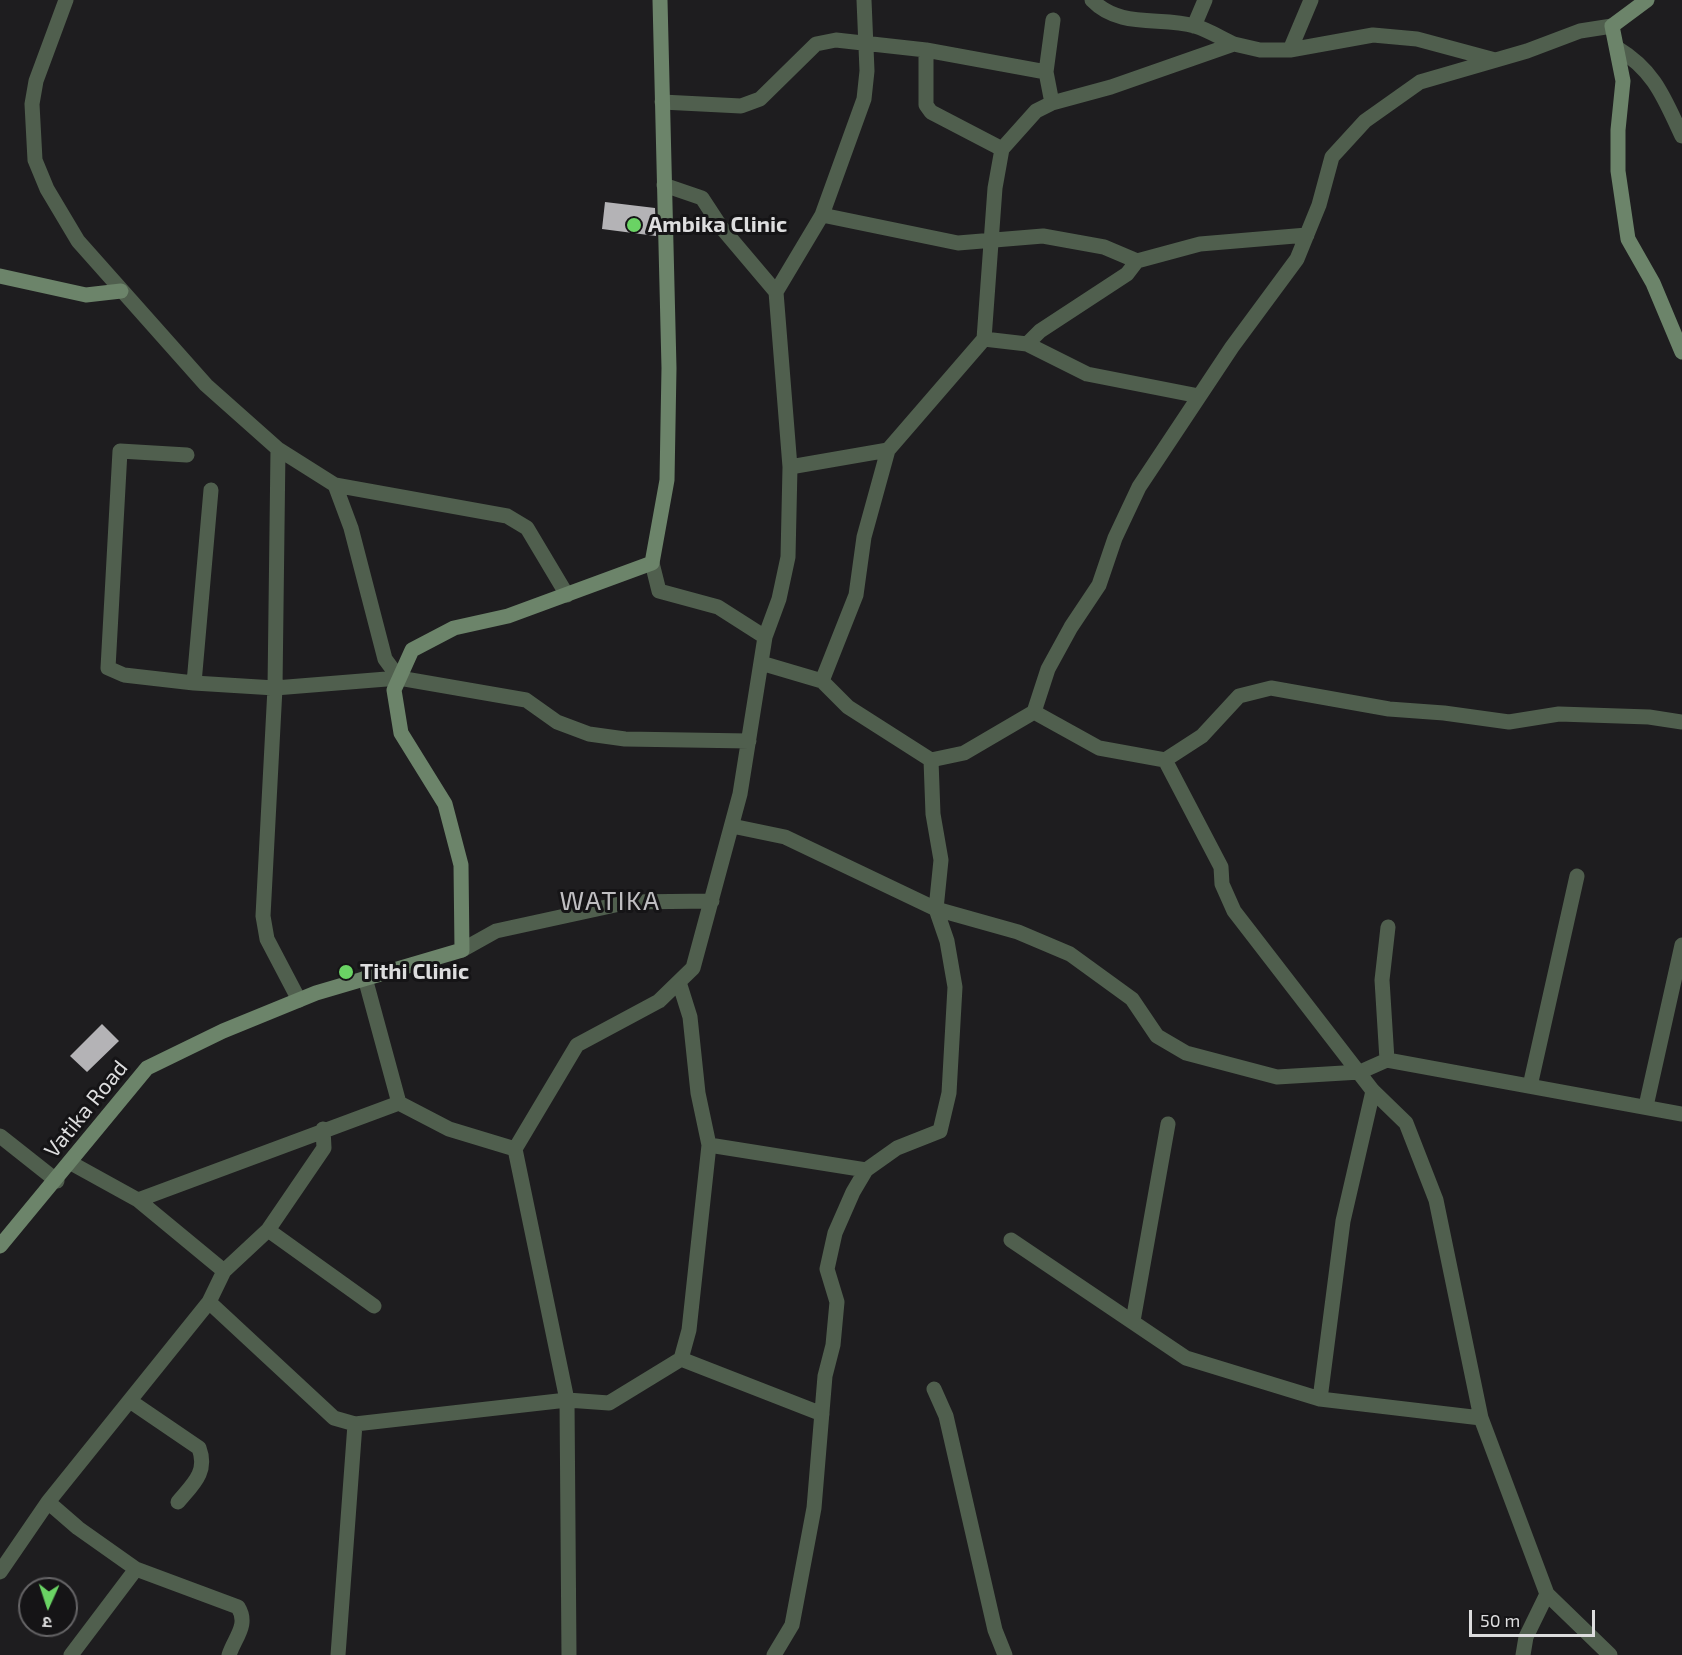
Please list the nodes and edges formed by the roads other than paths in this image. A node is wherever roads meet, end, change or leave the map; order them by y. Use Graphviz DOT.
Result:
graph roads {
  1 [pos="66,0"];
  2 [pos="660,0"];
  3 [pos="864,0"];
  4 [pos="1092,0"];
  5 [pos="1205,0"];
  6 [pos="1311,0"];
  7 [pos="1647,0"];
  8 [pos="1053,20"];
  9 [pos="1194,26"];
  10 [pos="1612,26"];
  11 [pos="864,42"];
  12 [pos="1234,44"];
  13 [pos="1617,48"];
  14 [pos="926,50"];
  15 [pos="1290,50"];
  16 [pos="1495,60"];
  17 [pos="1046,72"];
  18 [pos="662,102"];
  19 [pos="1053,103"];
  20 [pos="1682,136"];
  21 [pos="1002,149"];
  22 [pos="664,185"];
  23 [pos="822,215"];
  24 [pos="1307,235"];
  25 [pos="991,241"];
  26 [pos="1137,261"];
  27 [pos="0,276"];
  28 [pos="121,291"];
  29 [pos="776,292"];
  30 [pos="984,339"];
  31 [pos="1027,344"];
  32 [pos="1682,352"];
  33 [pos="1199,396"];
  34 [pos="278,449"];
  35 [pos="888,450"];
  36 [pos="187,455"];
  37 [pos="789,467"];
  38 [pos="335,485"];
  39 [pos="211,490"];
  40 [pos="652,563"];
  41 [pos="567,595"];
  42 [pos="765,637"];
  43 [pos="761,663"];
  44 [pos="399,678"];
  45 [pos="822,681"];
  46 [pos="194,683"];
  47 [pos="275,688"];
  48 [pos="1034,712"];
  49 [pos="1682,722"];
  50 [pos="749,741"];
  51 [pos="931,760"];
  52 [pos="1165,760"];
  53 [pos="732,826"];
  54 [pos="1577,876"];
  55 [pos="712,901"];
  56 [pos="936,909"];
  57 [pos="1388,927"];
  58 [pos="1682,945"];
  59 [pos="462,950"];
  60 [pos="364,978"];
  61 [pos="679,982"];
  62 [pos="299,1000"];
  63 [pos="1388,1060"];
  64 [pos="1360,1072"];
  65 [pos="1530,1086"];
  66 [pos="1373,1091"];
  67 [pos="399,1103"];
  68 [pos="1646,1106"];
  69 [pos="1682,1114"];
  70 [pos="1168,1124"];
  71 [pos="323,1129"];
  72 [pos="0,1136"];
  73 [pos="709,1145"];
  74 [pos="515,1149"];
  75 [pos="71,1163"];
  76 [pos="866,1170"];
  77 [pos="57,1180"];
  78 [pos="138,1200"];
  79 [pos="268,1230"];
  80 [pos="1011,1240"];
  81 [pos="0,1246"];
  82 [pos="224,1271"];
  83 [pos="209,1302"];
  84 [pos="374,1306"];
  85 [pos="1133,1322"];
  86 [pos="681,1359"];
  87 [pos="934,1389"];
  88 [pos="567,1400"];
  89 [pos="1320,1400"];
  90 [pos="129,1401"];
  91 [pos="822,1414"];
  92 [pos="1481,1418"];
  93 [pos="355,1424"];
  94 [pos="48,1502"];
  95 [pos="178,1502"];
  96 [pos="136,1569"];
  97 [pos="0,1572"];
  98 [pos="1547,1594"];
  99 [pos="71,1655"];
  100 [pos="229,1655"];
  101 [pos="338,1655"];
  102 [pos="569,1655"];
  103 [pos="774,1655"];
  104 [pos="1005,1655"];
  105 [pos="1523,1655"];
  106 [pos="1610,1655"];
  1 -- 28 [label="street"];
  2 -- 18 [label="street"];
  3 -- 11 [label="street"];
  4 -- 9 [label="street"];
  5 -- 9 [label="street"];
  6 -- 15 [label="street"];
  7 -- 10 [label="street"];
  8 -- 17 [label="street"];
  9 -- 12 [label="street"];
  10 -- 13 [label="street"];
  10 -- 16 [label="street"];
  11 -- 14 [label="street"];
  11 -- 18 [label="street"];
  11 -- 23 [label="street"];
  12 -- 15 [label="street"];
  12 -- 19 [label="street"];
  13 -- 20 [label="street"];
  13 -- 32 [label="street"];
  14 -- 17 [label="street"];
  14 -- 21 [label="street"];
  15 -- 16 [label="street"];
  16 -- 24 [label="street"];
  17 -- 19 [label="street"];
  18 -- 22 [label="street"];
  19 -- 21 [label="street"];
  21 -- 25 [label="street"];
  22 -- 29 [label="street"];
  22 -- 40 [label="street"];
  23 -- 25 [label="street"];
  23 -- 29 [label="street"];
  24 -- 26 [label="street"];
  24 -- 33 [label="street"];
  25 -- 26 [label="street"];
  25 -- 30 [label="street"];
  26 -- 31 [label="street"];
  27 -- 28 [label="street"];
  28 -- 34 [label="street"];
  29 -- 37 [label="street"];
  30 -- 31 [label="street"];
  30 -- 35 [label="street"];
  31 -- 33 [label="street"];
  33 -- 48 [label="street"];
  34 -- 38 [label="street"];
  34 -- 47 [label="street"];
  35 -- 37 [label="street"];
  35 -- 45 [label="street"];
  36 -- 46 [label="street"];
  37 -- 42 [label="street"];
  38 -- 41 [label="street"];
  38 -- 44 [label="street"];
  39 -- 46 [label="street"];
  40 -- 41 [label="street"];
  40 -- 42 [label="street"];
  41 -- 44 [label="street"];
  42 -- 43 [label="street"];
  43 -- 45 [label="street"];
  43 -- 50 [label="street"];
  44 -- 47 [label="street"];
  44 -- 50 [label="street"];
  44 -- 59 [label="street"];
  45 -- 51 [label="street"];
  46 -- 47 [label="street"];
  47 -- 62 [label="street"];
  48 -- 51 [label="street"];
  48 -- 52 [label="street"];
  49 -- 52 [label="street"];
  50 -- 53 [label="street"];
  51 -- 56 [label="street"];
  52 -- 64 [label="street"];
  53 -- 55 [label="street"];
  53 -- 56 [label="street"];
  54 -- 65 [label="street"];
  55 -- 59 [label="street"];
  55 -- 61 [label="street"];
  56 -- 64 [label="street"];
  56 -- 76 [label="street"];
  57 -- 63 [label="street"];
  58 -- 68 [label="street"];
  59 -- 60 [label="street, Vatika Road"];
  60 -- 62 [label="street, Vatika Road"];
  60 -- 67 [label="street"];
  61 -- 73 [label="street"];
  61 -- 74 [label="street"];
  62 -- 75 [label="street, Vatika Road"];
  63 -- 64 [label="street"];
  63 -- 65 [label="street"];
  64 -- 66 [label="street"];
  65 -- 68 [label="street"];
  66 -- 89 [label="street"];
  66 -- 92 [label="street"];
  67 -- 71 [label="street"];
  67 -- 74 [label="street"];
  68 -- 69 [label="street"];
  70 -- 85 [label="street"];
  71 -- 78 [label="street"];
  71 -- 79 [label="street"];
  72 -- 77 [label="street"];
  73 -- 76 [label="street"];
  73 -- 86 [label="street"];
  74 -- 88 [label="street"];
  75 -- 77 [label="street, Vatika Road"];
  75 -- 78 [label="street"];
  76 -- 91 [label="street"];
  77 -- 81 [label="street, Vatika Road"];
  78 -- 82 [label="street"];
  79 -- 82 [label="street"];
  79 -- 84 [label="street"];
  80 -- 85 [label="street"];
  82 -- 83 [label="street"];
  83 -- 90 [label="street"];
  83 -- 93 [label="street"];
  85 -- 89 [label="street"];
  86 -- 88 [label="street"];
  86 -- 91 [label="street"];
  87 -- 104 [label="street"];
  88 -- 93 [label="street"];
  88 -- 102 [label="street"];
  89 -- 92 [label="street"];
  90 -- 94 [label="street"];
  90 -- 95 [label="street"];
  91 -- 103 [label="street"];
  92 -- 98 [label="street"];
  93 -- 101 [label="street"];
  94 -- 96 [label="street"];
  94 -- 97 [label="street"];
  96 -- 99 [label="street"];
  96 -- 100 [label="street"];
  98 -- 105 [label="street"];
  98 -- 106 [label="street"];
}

> [Work required]:
Count lines above containing "Vatika" and report only the total.

> [Output for this exercise]:
5